The ligand-activated transcription factor aryl hydrocarbon receptor (AHR) is a promising
therapeutic target for the regulation of dendritic cell (DC)-mediated antigen-specific tolerance
in autoimmune diseases. Bioinformatic analyses identified two AHR binding motifs within the
CD83 promoter region of human DCs, thereby making CD83 to a potential AHR target gene.
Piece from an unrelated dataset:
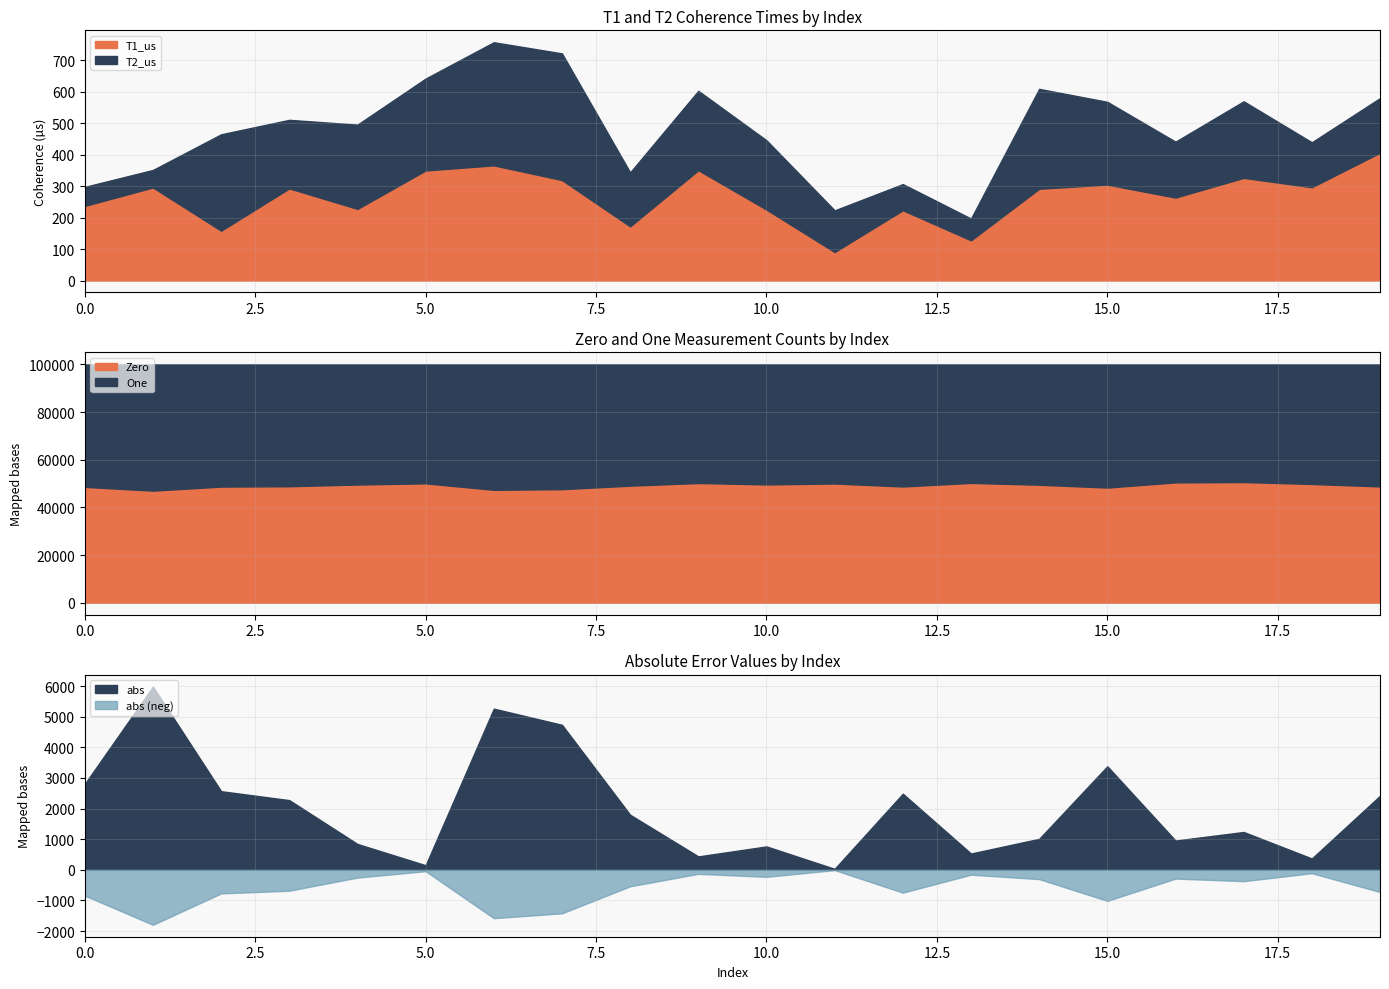

What is the value of the abs point at the 12th from the left?

32.0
Our group showed that the natural low-affinity AHR ligand quercetin impaired the CD83
upregulation in human LPS-matured monocyte-derived DCs (LPS-DCs), and that quercetintreated
LPS-DCs secreted higher levels of IL-1ß, IL-8, TNF-α but lower levels of IL-12p70. In
the present study, we compared the synthetic high-affinity ligand TCDD to quercetin to gain
more insights into the effects of AHR activation on human DCs. TCDD impaired the CD83
expression in LPS-DCs and altered their cytokine profile similar to quercetin, but IL-12p70
levels were increased. The CD83 suppression induced by both ligands was reversed by the
AHR antagonist SR1. Moreover, CD83 transcription was regulated by the binding of AHR to
the CD83 promoter. Notably, quercetin, but not TCDD, led to a reduced T cell stimulatory
capacity of LPS-DCs and to a higher frequency of regulatory T cells. Quercetin additionally
induced the expression of ILT2, ILT3, ILT4, ILT5 as well as CD39 and CD73 in LPS-DCs,
thereby pointing to a tolerogenic phenotype. Finally, quercetin reduced the pathology in the
murine experimental autoimmune encephalomyelitis (EAE) model. Overall, the data provide
phenotypic and functional evidence that quercetin induces tolerogenic properties in human
DCs, thereby identifying a potential immunomodulatory agent.
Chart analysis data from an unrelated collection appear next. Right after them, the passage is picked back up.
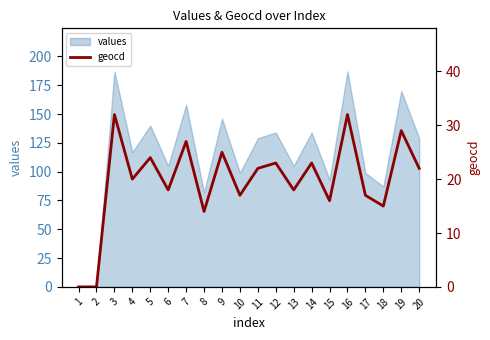

Reading left to right, transcribe all the data shown in this chart.

1=0	2=0	3=32	4=20	5=24	6=18	7=27	8=14	9=25	10=17	11=22	12=23	13=18	14=23	15=16	16=32	17=17	18=15	19=29	20=22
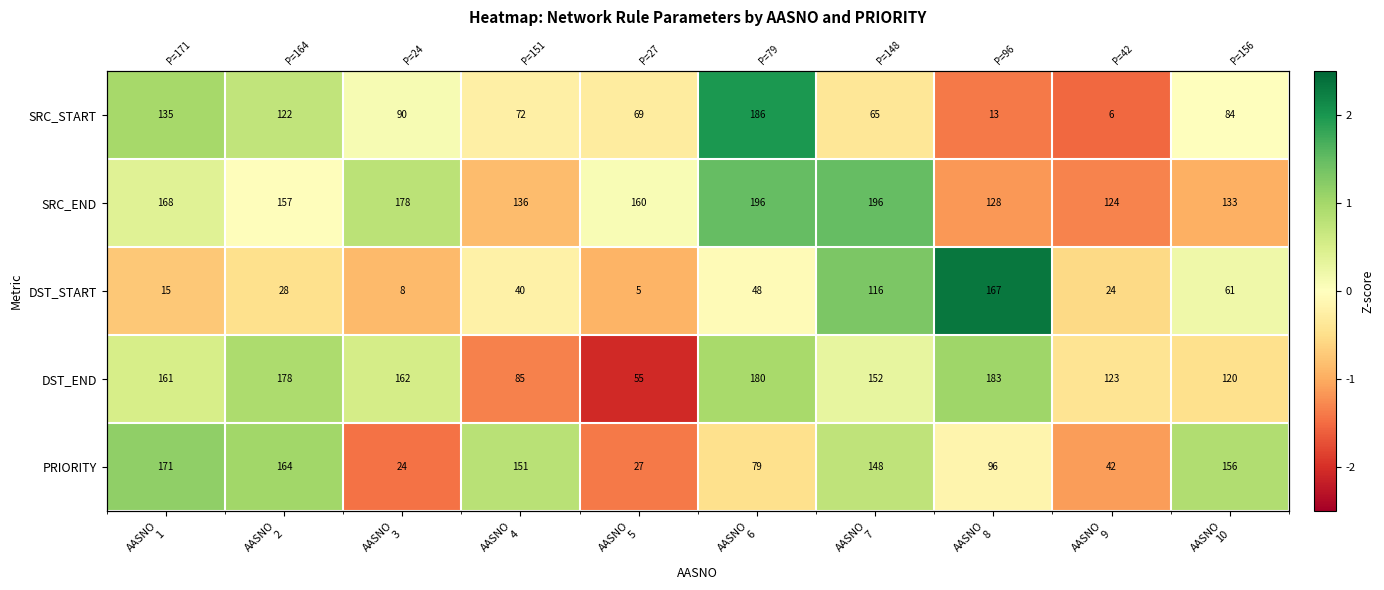

Which series has the widest spread of values?

SRC_START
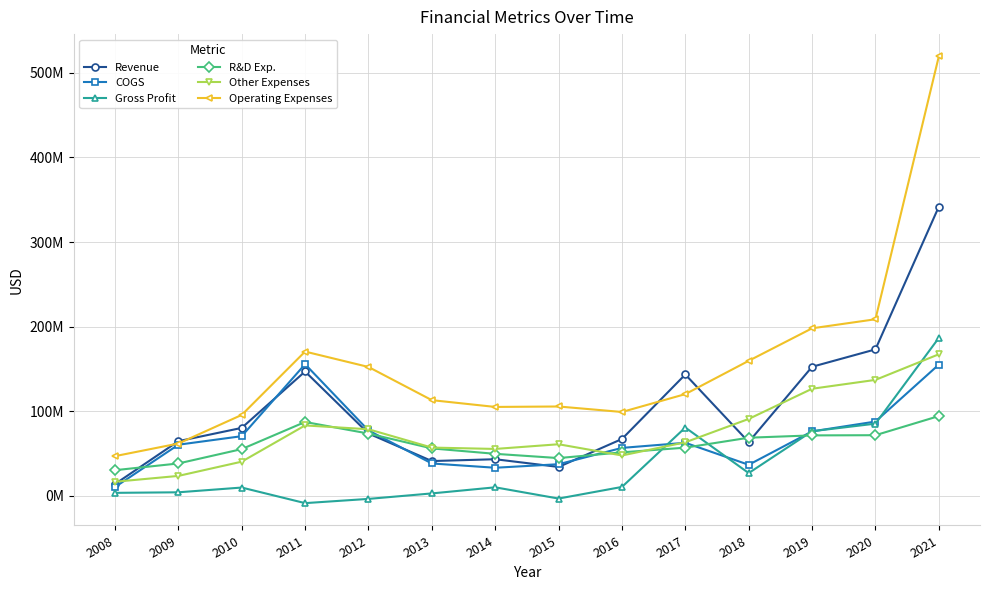

Is this an area chart (filled region under the line)?

No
The CD83 molecule has been related to cancer due to its expression by several tumor cells
and soluble CD83 has been described to be present at elevated levels in haematological
malignancies such as Hodgkin lymphoma, thereby representing a potential new biomarker.
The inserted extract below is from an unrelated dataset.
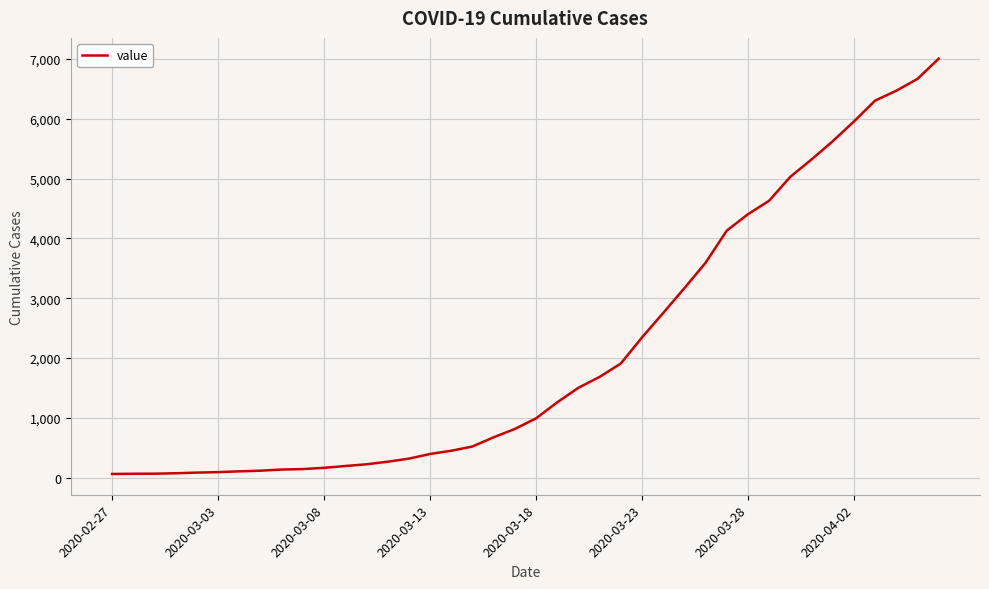

What is the maximum value shown in the chart?

7004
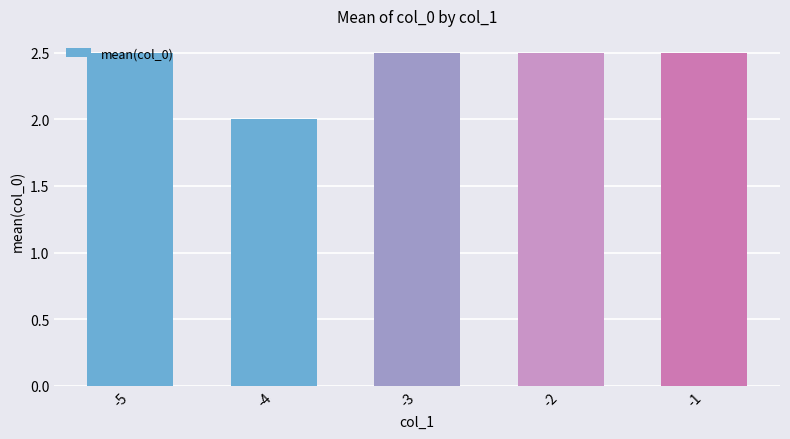

What is the difference between the values at -1 and -4?

0.5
However, it was not known whether CD83 could also be a biomarker for malignant
melanoma. Thus, this project aimed to examine the prognostic/diagnostic relevance of CD83
expression on malignant melanoma cells. Therefore, different available melanoma cell lines
and patient-derived melanoma cell lines were investigated for their CD83 expression.
However, if at all melanoma cells expressed only very low CD83 levels. Even stimulation with
PMA and ionomycin or incubation with dabrafenib and/or trametinib did not trigger CD83
expression by the used cells lines. Altogether, from these data we conclude that CD83 does
not represent a biomarker for malignant melanoma.